• **AIM OF THE EXERCISE**:
Locate every line in the material below that has the word "using". Copy each of those lines.

• **PROVIDED DATA**:
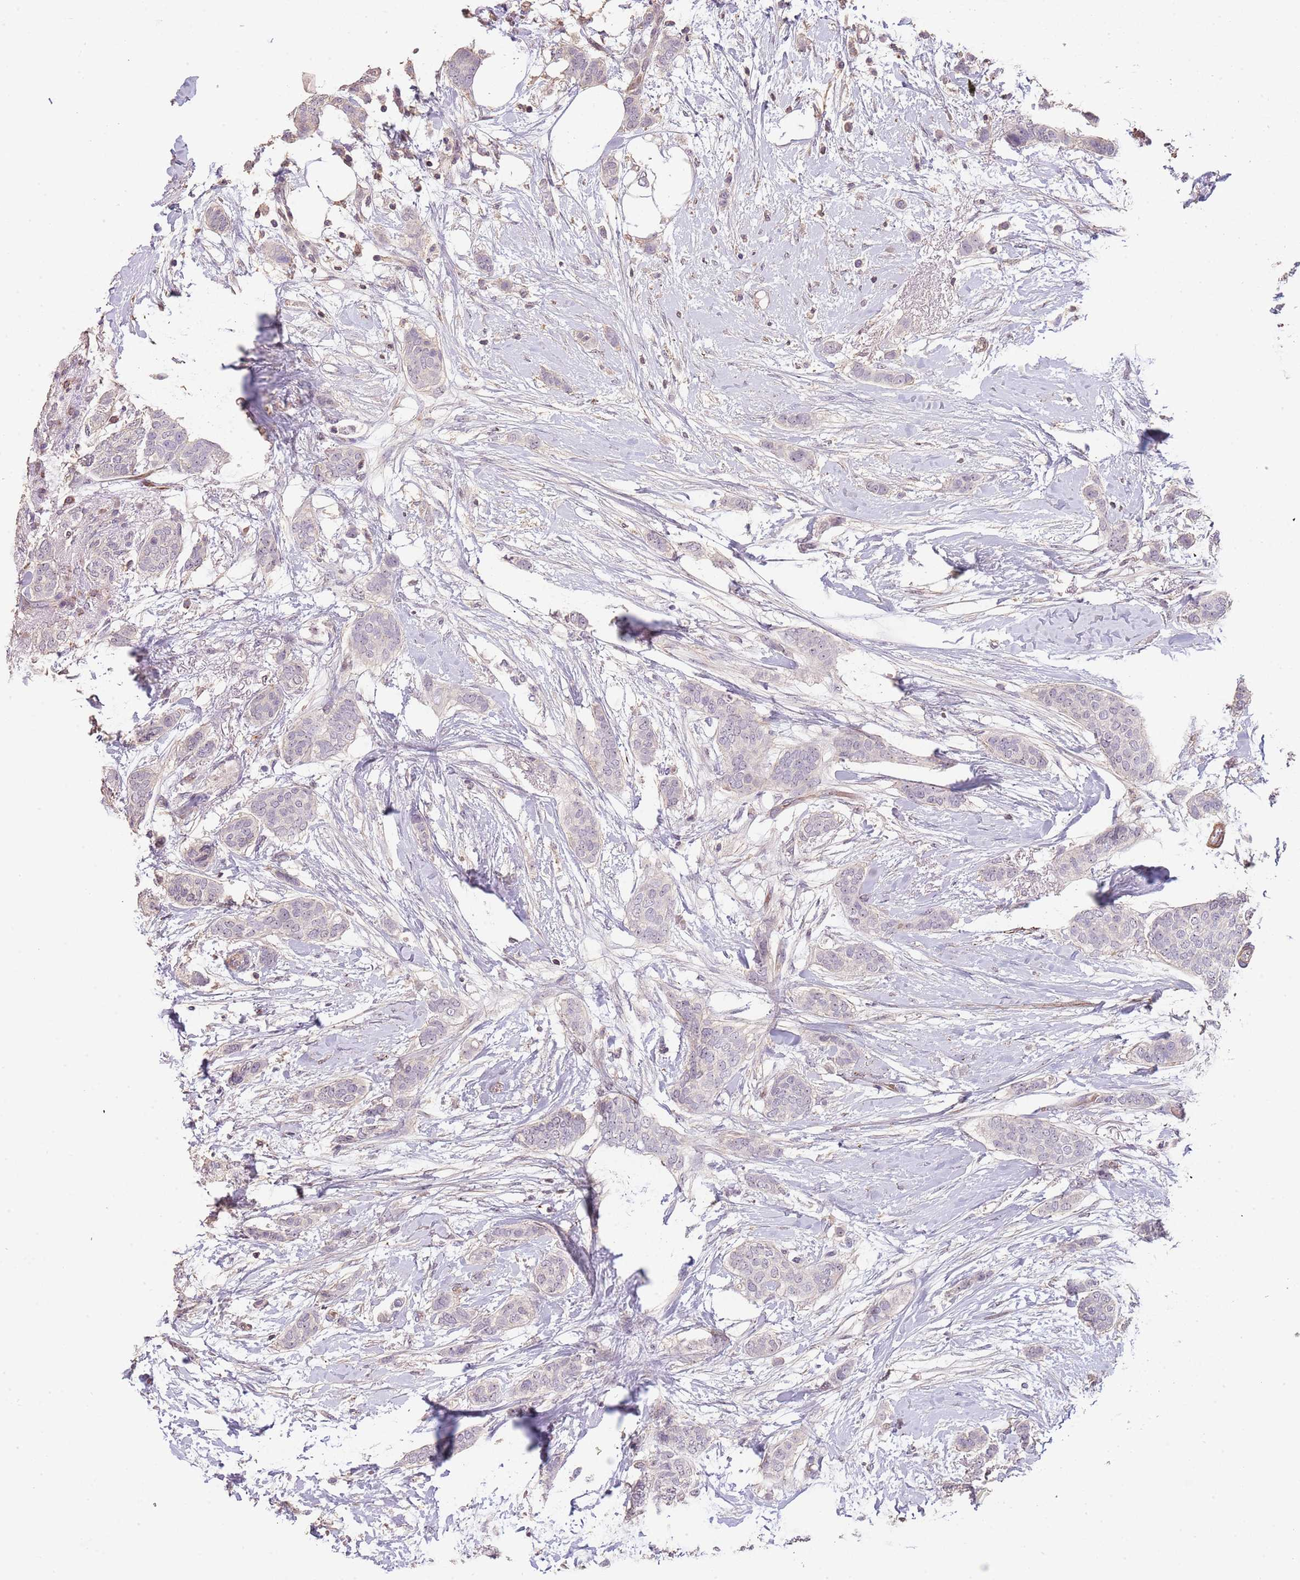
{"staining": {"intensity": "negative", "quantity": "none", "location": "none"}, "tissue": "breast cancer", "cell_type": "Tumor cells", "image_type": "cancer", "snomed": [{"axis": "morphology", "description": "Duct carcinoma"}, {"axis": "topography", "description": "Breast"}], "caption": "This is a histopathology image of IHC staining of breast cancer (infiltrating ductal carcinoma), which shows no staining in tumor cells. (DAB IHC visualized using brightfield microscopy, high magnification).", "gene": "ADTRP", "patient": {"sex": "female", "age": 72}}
...
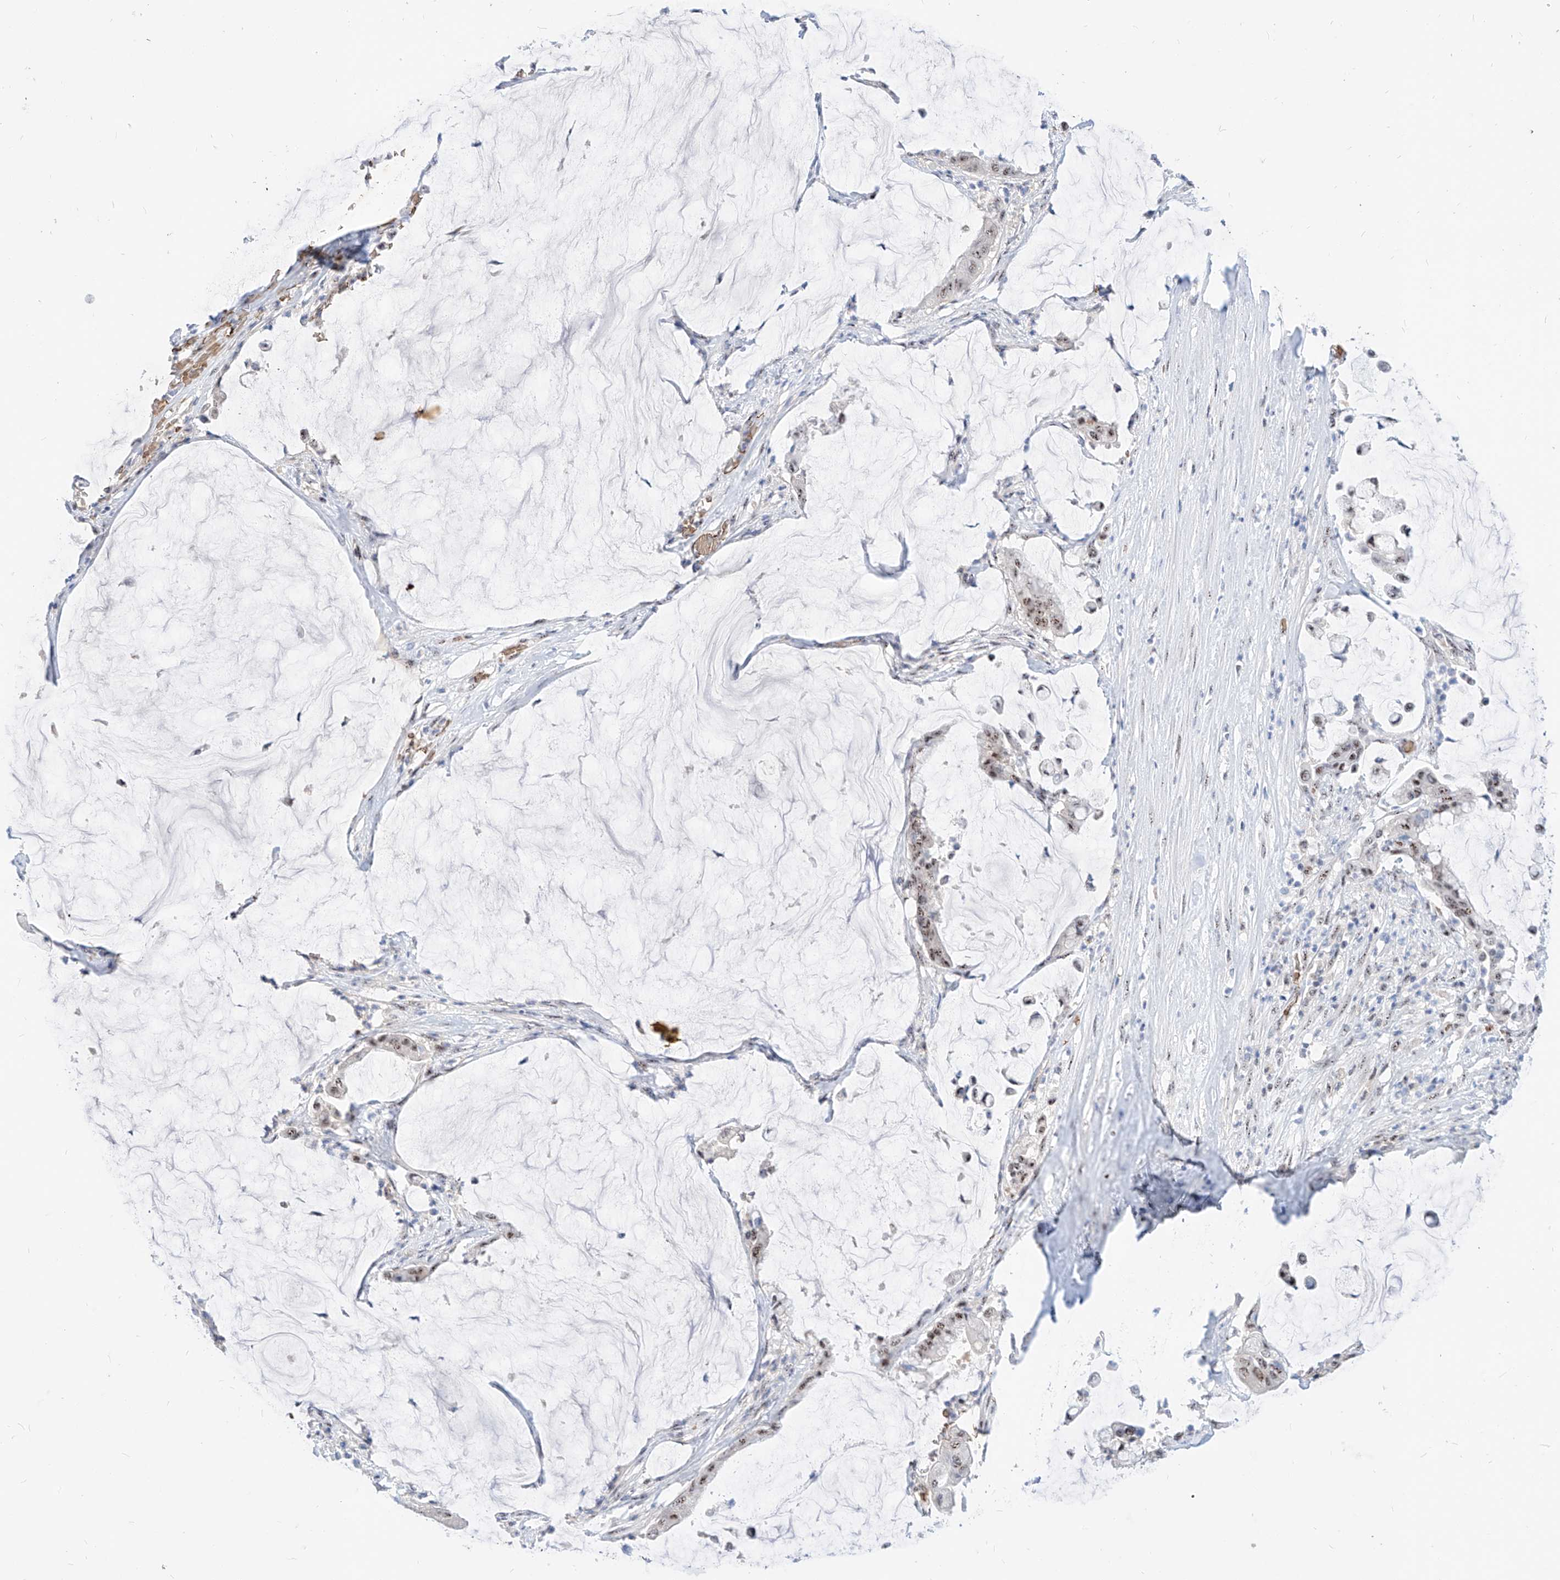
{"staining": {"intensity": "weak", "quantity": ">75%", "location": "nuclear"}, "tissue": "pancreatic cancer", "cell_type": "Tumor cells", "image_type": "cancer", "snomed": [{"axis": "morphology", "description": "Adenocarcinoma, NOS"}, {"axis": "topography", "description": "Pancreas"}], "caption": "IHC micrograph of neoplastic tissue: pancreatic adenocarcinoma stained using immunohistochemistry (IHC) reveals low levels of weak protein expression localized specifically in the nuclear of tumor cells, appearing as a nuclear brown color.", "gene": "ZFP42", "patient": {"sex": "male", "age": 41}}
---
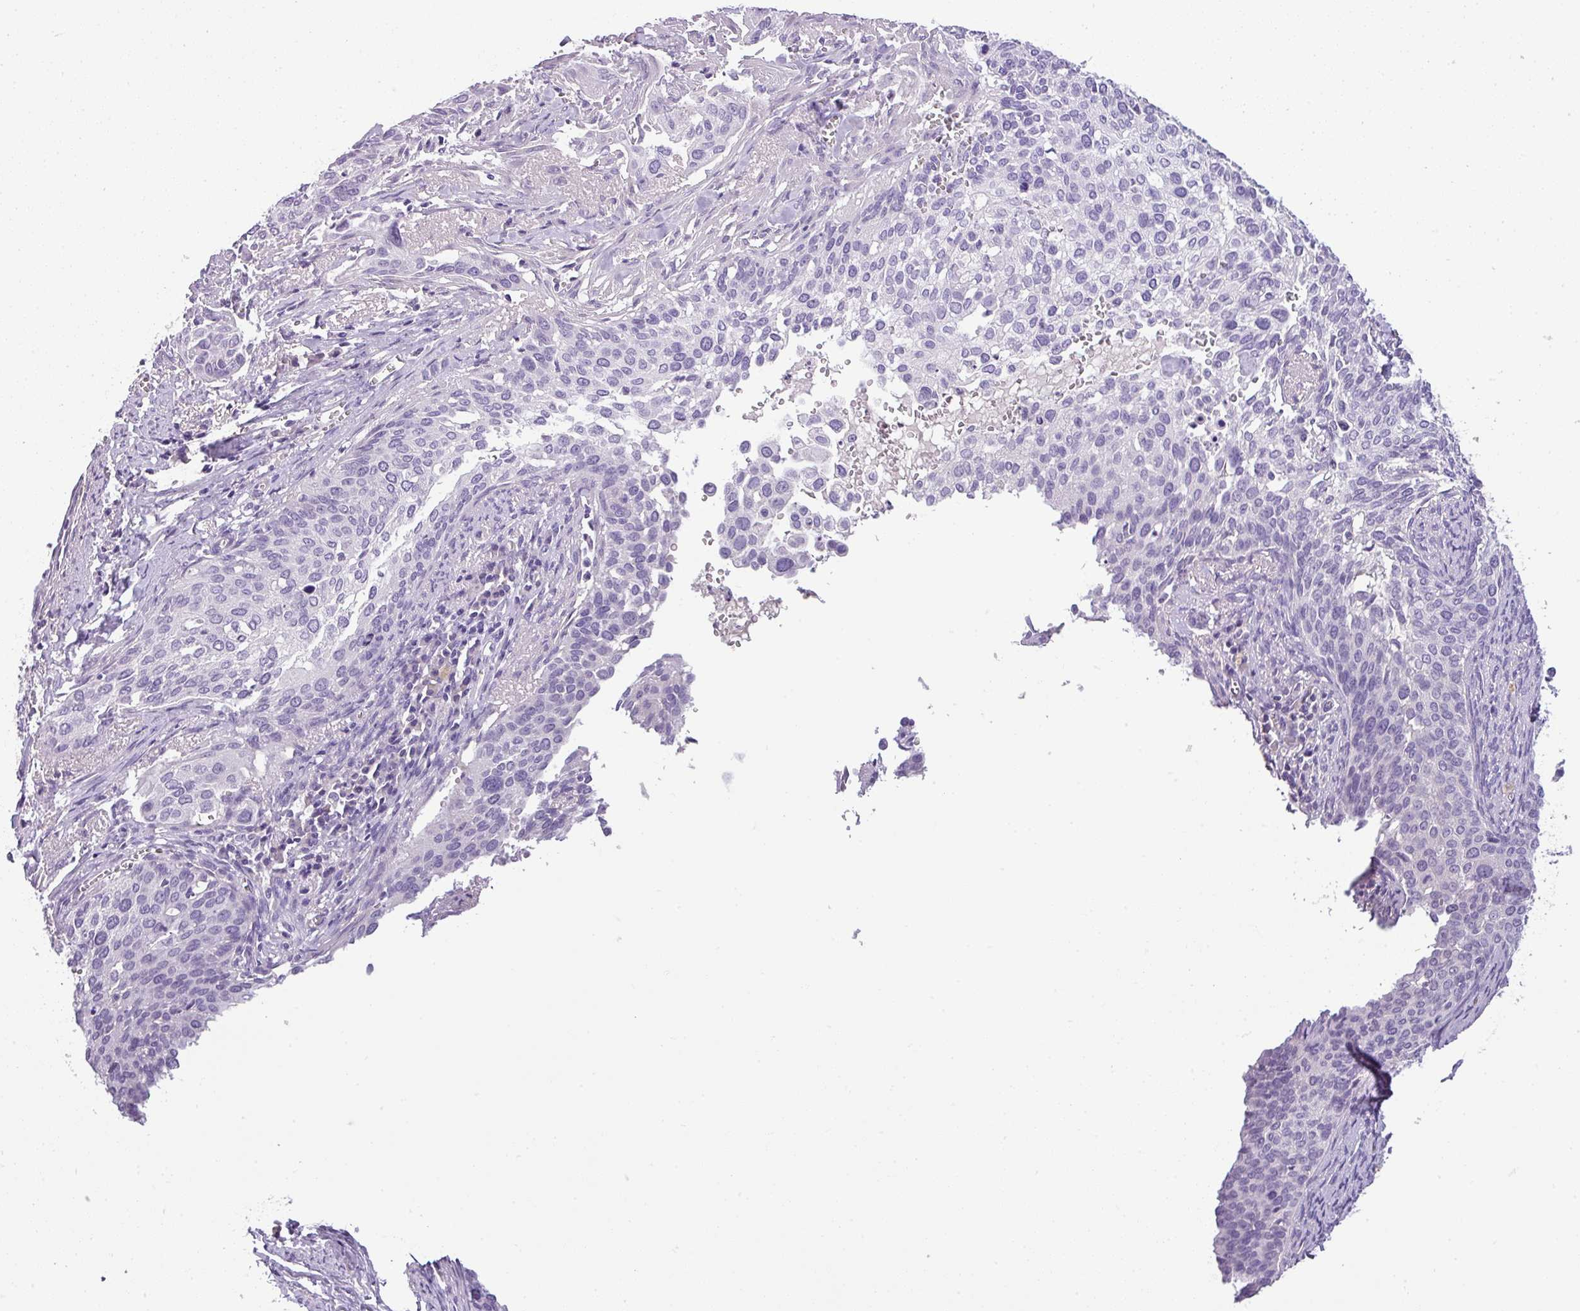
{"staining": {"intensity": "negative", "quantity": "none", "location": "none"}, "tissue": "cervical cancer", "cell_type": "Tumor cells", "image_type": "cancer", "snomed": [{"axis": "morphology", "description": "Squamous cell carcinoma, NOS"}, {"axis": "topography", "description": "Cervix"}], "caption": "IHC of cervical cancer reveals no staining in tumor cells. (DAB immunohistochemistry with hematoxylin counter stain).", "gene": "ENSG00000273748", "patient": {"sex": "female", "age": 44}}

• **EXERCISE RESPONSE**:
{"staining": {"intensity": "negative", "quantity": "none", "location": "none"}, "tissue": "breast cancer", "cell_type": "Tumor cells", "image_type": "cancer", "snomed": [{"axis": "morphology", "description": "Duct carcinoma"}, {"axis": "topography", "description": "Breast"}], "caption": "This is a histopathology image of IHC staining of breast cancer (infiltrating ductal carcinoma), which shows no staining in tumor cells. (DAB IHC visualized using brightfield microscopy, high magnification).", "gene": "ADTRP", "patient": {"sex": "female", "age": 72}}
{"staining": {"intensity": "weak", "quantity": ">75%", "location": "nuclear"}, "tissue": "pancreatic cancer", "cell_type": "Tumor cells", "image_type": "cancer", "snomed": [{"axis": "morphology", "description": "Adenocarcinoma, NOS"}, {"axis": "topography", "description": "Pancreas"}], "caption": "IHC micrograph of neoplastic tissue: pancreatic adenocarcinoma stained using immunohistochemistry (IHC) reveals low levels of weak protein expression localized specifically in the nuclear of tumor cells, appearing as a nuclear brown color.", "gene": "ZFP42", "patient": {"sex": "male", "age": 41}}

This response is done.